Grab writes that a likely reason for the converging rates is that LADWP has recently started to correct its history of underspending on capital investments, a problem well-documented by studies in the 2010s. That turnaround, plus the city setting its own goal in 2021 to have 100 percent clean energy by 2035, have increased the amount of renewable electricity on the grid, boosted system reliability spending, and likely increased customer rates.
Both types of utility models can work to achieve clean energy goals, she concludes, though “cost containment will be necessary” as rates for both are on the rise.
SCE implemented a 13 percent rate increase last month and is already making payouts for Eaton Fire damages, although it has yet to be formally found liable. The company expects to be reimbursed from the state’s wildfire fund but should damages exceed the $21 billion available in the fund before the legislature replenished it this year, ratepayers would be on the hook and bills could spike even more.

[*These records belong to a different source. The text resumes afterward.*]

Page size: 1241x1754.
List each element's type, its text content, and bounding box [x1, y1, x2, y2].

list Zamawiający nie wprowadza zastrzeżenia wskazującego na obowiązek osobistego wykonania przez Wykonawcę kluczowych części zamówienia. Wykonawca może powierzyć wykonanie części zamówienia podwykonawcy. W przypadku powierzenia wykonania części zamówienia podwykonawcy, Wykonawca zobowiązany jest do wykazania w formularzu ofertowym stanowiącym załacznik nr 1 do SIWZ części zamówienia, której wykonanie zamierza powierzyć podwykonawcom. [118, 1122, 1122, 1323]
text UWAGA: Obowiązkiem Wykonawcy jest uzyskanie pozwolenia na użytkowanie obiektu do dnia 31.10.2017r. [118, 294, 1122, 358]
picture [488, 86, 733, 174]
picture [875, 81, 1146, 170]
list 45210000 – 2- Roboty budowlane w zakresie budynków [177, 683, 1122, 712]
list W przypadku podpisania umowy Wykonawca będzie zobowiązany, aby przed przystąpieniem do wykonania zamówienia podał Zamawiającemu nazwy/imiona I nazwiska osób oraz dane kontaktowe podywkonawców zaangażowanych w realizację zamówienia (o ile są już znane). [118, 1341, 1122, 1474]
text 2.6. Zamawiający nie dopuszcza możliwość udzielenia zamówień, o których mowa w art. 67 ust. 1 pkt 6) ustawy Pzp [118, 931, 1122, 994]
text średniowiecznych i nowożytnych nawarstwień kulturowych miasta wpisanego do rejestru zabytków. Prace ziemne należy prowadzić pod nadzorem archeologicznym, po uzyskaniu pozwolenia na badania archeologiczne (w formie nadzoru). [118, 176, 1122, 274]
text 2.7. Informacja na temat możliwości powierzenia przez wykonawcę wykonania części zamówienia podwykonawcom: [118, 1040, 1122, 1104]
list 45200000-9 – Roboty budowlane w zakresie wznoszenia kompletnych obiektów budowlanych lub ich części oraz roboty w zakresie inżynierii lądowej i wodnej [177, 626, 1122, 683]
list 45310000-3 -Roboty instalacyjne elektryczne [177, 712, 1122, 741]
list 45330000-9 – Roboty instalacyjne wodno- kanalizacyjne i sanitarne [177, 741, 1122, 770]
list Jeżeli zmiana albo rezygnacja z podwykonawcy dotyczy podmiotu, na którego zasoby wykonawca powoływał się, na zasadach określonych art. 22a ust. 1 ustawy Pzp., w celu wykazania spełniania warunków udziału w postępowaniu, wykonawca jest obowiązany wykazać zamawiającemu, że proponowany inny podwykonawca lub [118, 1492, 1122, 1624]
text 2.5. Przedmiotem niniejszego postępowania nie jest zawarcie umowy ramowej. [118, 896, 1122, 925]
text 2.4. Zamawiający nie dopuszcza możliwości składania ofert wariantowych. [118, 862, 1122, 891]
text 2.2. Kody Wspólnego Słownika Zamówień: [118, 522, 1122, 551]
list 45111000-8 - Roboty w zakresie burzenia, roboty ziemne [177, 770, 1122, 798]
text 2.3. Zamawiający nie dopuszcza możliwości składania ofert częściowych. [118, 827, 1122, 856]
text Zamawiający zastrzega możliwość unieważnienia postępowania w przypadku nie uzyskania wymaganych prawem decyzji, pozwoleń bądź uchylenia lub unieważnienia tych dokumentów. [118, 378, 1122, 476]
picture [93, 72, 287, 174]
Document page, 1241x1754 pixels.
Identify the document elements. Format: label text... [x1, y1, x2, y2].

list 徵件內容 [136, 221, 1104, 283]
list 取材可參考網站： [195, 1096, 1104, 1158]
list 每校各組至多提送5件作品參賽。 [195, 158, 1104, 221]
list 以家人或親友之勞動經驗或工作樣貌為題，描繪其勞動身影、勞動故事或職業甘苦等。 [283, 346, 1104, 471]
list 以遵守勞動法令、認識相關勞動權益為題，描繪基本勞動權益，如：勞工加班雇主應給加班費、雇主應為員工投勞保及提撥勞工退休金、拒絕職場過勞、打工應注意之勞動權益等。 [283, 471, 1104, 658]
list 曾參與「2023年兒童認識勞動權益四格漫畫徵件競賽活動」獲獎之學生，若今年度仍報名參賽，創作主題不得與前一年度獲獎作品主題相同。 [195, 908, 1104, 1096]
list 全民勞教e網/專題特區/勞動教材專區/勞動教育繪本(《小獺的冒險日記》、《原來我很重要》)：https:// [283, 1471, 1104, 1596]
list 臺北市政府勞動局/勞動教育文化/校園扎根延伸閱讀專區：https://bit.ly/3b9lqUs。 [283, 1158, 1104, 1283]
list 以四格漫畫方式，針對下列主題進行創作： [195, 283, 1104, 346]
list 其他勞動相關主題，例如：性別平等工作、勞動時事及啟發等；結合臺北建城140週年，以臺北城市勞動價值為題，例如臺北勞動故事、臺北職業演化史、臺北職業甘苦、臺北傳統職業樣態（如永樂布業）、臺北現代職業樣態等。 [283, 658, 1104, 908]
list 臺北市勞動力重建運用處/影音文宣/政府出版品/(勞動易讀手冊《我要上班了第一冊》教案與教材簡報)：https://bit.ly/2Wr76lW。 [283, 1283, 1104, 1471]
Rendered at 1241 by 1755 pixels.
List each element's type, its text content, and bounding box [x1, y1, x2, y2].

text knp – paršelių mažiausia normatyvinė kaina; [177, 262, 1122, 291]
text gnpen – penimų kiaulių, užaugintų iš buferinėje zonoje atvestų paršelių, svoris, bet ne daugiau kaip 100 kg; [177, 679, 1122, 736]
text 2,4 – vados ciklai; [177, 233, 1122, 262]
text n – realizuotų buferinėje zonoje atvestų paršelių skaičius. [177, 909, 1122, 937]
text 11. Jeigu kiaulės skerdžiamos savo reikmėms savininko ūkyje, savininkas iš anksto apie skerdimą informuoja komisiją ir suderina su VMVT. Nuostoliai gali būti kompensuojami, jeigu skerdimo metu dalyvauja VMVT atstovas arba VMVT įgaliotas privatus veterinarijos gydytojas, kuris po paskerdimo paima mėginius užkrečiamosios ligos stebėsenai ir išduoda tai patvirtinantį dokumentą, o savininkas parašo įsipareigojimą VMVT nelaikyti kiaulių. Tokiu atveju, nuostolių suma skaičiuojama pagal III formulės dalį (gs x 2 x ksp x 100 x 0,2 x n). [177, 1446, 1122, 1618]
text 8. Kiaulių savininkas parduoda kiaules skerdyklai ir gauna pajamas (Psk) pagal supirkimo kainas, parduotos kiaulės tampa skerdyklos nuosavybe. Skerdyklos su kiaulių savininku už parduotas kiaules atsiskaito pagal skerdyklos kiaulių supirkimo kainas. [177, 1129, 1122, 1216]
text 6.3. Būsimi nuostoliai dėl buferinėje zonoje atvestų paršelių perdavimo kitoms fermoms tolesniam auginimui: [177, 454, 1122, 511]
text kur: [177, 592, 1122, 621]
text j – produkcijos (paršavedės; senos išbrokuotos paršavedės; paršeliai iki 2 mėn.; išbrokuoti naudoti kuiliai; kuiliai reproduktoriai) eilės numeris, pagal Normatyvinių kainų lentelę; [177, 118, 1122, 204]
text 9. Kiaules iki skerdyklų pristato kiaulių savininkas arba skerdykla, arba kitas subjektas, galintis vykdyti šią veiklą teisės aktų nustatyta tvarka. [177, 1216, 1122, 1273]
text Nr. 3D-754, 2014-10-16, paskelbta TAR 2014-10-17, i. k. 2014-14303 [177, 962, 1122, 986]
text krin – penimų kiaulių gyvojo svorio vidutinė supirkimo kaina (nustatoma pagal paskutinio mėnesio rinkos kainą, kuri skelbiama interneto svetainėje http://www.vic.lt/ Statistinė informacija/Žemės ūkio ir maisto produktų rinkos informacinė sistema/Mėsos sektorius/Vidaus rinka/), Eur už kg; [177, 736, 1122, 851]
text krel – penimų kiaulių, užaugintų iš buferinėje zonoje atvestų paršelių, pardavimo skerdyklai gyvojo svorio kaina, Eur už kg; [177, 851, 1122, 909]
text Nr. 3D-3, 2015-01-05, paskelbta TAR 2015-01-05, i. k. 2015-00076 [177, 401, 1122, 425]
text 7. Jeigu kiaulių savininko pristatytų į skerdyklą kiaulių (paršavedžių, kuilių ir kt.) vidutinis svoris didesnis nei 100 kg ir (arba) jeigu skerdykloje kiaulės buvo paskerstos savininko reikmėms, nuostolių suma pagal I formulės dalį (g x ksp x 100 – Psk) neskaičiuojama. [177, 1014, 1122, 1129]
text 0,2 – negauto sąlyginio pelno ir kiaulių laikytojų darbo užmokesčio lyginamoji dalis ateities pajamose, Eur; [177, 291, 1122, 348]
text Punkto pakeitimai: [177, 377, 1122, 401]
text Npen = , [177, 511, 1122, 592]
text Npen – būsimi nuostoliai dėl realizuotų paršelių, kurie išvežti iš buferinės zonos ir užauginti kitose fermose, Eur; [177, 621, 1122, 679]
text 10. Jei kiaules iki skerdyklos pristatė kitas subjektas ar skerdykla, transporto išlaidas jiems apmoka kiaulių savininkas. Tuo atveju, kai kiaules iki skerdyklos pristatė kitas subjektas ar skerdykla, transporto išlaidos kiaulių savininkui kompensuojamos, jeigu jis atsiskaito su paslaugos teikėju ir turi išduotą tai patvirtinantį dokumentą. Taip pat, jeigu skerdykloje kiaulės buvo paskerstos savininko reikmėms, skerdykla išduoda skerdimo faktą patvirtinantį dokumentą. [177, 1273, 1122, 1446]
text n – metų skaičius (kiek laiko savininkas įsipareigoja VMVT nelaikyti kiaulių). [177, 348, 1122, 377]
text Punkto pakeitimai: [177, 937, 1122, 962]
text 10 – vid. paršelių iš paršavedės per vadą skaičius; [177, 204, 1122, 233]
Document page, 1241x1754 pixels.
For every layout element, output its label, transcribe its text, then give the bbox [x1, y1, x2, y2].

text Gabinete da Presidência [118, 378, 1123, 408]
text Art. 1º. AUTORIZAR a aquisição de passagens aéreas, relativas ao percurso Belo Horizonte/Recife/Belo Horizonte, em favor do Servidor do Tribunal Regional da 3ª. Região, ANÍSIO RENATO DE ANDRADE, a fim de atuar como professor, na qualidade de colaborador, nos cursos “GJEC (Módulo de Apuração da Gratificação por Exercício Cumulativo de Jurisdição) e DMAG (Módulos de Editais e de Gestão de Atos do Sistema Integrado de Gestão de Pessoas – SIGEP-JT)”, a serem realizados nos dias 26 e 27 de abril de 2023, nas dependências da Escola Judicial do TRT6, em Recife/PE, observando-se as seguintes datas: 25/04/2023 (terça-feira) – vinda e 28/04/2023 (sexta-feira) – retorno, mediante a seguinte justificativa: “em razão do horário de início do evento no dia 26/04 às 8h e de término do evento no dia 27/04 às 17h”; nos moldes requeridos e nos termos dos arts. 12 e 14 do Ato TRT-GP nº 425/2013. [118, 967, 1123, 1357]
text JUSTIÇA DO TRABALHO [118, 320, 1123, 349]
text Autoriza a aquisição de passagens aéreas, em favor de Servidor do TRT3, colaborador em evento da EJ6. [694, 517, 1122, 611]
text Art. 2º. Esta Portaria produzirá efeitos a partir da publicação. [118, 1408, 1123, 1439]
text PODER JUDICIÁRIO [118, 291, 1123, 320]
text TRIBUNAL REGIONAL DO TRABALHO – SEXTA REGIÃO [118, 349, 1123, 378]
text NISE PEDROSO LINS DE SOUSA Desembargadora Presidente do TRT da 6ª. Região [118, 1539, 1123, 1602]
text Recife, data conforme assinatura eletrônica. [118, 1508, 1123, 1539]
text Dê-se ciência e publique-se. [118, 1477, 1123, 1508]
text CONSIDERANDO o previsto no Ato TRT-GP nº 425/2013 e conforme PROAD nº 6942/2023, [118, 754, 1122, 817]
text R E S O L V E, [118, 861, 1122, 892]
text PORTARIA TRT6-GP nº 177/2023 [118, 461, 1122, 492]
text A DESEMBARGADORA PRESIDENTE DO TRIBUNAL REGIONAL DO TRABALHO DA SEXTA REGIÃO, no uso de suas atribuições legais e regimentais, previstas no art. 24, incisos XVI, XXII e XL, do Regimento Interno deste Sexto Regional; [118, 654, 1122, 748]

But LADWP rates are also likely to rise as the utility plans to increase capital spending by about $160 billion by 2045 to meet its climate goals. That could cause rates to double by 2030. While the utility has made progress on its climate goals, the hardest to decarbonize portions of the grid lie ahead, which are the most expensive to address. “I think the big cost is certainly yet to come,” said Gregory Pierce, senior director of UCLA’s Luskin Center for Innovation. “They haven’t fully decided what technology to use for the last 15 percent of renewables yet.”
“There has been a lot of spending that LADWP will have to do that the IOUs have already done,” said Rachel Sheinberg, a Ph.D. candidate at UCLA who studies the energy transition in Los Angeles.
That said, LADWP also faces legal uncertainty around Proposition 26, which requires voter approval for taxes and fees, and exempts utility rates only if they reflect the cost of providing service. That can lead to hesitation around spending on new climate initiatives and programs for low-income residents, said Sheinberg.
LADWP said in a statement that they’re managing the costs of the energy transition by leveraging the investments they’ve already made in transmission and distribution, using rolling requests for proposals for renewable developers, seeking out grants and using tax-exempt, long-term debt.
“Municipal utilities have generally lower rates than private utilities because municipal utilities don’t pay dividends or federal and state taxes,” said Riana Basuel, a spokesperson for LADWP. “LADWP, as a municipal utility, aims to provide essential customer services and design rates based on cost of service.”
Prosper, from the CPUC, said a recent law to let private utilities charge flat income-based monthly fees for grid maintenance as municipal utilities have long been allowed to do will bring IOU rates more in line with POU rates in the state.
Public utility buyouts are decades-long processes, often involving costly legal battles and expensive lobbying campaigns mounted by incumbent utilities. According to a January report from The Brattle Group consulting company, the vast majority of municipalization efforts over the past 25 years have been abandoned or rejected by voters because of the costs and risks involved.
The authors of the June UCLA report had some suggestions for how to tinker around the edges of the IOU model to lower rates and increase accountability without having to pursue a full scale takeover. These include selective public ownership of infrastructure, strengthened regulatory oversight and scaling back utility rates of return. California already took a step towards public financing of infrastructure this legislative session by approving SB 254, which set up a state financing program for transmission lines that one study said could save over $3 billion per year.
“There are a range of ways that more sort of public ownership and accountability can be injected into the investor-owned utility system,” said Lazenby. “I’d also be interested in a deeper conversation about what more public accountability would look like at the municipal utilities too.”